1995_08_august_leader01aug

Amid the hype over the battle for the presidency of the Liberal Party in Western Australia, there is cause for concern. The contest has been described as a test for the leadership of the Leader of the Opposition, John Howard. Mr Howard has repeated many times that the organizational wing of the party is not subject to the parliamentary leadership and vice versa. He said before the weekend ballot that he would not back either contestant and he would work with whomever won. That may have been a sensible stand before the vote. It may not be afterwords.

The contest was between former senator Reg Withers and the incumbent Dr David Honey, widely seen as the protege of Senator Noel Crichton-Browne whose forces have attempted (with some success) to install candidates with right-wing views as Liberal candidates in Western Australia.

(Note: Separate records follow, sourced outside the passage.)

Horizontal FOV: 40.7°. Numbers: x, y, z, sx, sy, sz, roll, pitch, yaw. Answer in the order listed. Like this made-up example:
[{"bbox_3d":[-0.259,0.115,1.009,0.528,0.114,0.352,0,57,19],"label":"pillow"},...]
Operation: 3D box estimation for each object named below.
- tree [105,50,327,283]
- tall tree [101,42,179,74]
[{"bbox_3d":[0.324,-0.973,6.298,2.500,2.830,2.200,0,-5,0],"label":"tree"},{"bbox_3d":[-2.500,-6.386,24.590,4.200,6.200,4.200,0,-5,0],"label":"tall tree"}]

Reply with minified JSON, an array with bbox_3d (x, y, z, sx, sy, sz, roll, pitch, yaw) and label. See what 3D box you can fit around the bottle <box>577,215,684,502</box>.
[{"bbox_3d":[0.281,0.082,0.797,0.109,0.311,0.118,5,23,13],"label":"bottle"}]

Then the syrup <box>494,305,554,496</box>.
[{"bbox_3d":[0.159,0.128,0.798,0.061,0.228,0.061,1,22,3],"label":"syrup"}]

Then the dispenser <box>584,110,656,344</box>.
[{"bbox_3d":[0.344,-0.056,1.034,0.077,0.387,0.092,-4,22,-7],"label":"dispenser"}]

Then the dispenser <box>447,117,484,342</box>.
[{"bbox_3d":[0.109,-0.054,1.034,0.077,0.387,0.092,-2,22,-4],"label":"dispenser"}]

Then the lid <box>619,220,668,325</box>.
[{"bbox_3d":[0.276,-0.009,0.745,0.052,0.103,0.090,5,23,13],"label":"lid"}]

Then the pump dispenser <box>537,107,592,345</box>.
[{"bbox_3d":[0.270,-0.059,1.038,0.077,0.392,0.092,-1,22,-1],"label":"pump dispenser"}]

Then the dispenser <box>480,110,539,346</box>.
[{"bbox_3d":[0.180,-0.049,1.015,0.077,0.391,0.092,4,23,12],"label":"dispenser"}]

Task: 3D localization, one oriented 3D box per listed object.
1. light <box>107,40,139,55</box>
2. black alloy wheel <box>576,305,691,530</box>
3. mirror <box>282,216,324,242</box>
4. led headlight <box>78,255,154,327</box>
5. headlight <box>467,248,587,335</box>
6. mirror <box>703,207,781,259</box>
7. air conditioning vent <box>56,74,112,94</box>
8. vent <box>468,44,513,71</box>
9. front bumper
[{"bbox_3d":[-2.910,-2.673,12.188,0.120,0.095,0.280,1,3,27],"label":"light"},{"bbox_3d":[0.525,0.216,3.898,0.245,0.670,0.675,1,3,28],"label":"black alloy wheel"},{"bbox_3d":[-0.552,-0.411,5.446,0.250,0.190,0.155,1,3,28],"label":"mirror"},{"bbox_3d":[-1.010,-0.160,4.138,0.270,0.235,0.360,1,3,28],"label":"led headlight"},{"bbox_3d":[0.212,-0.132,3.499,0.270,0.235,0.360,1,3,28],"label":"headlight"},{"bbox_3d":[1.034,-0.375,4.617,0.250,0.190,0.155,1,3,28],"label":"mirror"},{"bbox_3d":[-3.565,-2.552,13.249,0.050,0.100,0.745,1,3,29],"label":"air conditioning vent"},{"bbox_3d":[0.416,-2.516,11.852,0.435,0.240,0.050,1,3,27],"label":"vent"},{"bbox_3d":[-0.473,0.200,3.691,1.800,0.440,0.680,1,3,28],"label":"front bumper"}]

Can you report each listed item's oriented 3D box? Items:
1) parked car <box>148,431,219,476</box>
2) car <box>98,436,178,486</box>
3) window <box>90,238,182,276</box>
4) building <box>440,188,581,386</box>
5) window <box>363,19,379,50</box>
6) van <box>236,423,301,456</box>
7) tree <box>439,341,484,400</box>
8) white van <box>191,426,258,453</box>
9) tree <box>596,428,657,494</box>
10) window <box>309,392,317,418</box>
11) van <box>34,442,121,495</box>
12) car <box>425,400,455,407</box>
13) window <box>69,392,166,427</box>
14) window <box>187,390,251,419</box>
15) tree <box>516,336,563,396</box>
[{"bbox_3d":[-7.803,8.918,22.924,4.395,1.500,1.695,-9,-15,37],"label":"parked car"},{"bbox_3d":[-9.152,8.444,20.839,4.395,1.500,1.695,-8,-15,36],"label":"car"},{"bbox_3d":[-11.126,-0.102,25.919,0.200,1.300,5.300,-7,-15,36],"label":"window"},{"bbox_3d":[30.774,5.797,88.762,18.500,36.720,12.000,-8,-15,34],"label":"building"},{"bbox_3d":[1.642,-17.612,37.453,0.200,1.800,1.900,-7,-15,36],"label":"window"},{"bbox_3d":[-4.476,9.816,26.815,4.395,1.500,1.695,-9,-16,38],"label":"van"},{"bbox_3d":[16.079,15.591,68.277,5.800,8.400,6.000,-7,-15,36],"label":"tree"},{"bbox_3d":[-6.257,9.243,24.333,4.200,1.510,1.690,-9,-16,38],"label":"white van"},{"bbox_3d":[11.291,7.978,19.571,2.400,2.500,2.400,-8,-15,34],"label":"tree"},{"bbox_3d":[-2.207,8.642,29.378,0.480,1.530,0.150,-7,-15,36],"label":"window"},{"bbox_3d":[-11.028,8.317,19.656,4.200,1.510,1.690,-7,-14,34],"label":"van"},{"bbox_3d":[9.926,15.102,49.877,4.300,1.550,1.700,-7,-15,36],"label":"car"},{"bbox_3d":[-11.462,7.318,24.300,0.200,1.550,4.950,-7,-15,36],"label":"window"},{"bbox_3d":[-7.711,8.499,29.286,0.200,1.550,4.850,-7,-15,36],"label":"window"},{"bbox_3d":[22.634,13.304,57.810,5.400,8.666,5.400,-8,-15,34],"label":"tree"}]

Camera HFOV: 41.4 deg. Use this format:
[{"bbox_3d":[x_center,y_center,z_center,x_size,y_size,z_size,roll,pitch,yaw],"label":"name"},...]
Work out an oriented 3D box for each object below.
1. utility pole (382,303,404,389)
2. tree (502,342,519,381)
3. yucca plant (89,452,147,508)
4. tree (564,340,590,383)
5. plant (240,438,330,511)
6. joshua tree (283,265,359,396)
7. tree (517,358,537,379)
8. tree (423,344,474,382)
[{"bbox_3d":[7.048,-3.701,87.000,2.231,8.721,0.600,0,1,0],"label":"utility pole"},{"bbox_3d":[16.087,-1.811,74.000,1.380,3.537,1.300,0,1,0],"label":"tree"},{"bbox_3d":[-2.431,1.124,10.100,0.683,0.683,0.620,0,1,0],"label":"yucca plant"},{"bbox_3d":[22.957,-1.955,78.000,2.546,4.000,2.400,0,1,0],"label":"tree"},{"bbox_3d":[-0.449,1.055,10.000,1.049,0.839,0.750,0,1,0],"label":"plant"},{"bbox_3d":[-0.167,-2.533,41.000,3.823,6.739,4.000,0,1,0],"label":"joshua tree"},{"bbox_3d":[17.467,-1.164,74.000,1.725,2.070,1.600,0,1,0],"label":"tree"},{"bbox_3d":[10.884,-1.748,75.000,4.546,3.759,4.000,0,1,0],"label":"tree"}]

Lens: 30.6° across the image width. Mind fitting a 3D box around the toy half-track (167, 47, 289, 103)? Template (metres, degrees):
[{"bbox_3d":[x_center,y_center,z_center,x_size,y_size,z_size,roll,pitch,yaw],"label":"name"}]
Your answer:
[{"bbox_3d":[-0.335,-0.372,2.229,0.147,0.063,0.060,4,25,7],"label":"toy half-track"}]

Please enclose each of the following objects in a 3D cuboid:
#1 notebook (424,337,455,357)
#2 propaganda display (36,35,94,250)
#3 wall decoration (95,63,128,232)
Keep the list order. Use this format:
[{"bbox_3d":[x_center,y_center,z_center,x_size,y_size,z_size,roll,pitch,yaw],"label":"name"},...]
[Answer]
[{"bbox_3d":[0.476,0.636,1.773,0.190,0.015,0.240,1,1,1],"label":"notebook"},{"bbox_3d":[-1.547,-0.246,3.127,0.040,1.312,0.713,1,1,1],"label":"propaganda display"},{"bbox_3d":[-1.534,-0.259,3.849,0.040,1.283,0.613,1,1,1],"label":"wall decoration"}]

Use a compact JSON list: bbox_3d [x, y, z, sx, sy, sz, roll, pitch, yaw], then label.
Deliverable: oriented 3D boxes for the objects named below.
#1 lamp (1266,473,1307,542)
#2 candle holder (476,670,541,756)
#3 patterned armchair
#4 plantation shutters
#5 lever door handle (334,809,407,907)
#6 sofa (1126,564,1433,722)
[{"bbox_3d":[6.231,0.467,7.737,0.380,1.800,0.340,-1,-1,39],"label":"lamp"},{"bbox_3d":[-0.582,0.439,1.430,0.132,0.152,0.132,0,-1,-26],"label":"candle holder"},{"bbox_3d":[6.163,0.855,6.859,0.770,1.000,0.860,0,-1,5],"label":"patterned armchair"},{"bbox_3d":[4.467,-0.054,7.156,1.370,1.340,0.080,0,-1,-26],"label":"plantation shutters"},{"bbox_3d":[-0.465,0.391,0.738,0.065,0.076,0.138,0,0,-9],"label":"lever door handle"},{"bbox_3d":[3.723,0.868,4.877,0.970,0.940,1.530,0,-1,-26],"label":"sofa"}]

The effect of this push has been to dump two sitting Liberal MPs in favor of candidates approved by the Crichton-Browne group. It means one, perhaps both, of the dumped Liberals will stand as Independents, to the detriment of the Liberal cause federally. It has meant also that many rank-and-file moderate Liberals in Western Australia have left the party. Come election time that means fewer people working on the ground, once again to the detriment of the Liberal Party federally. That trend will only continue now Dr Honey has beaten Mr Withers, no matter the narrowness of the margin. Mr Withers promised a middle course.

Mr Howard asserts that the organization pre-selects the candidates and the parliamentary wing does not interfere and that conversely the parliamentary wing devises policies and the organisational wing does not interfere. Mr Howard is attempting to say east is east and west is west (so to speak) and never the twain shall meet.

However, there can be a nexus. If membership of the organizational wing is fairly small (and Liberal Party membership have never been very high) branches can be stacked by a determined group with a particular (usually extreme) political agenda _ in a way that goes beyond the ordinary democratic random joining of the party by interested people. The group persuades people by various means to do its bidding, including selecting its candidate in the branch. The candidate then carries the extreme political agenda to the national arena to the embarrassment of the main party.

The trouble for Mr Howard, and indeed any leader of any parliamentary party, is to distinguish the ordinary workings of party democracy from a concerted attempt fundamentally to change the party and its policies _ usually to the party’s detriment because these groups are invariably small and, though convinced they are showing the one true way, do not reflect the values that would make them electable in the eyes of a majority of voters.

The way two very successful Western Australian Liberal candidates have been tipped out, to the consternation of many of their electors, suggests that what happened in Western Australia was the latter.

If Mr Howard thinks that is what has happened in the west, he should realise the twain has met and he should act. Otherwise he might find that in the west at least that the party that he describes as a “broad church” has become a small vestry.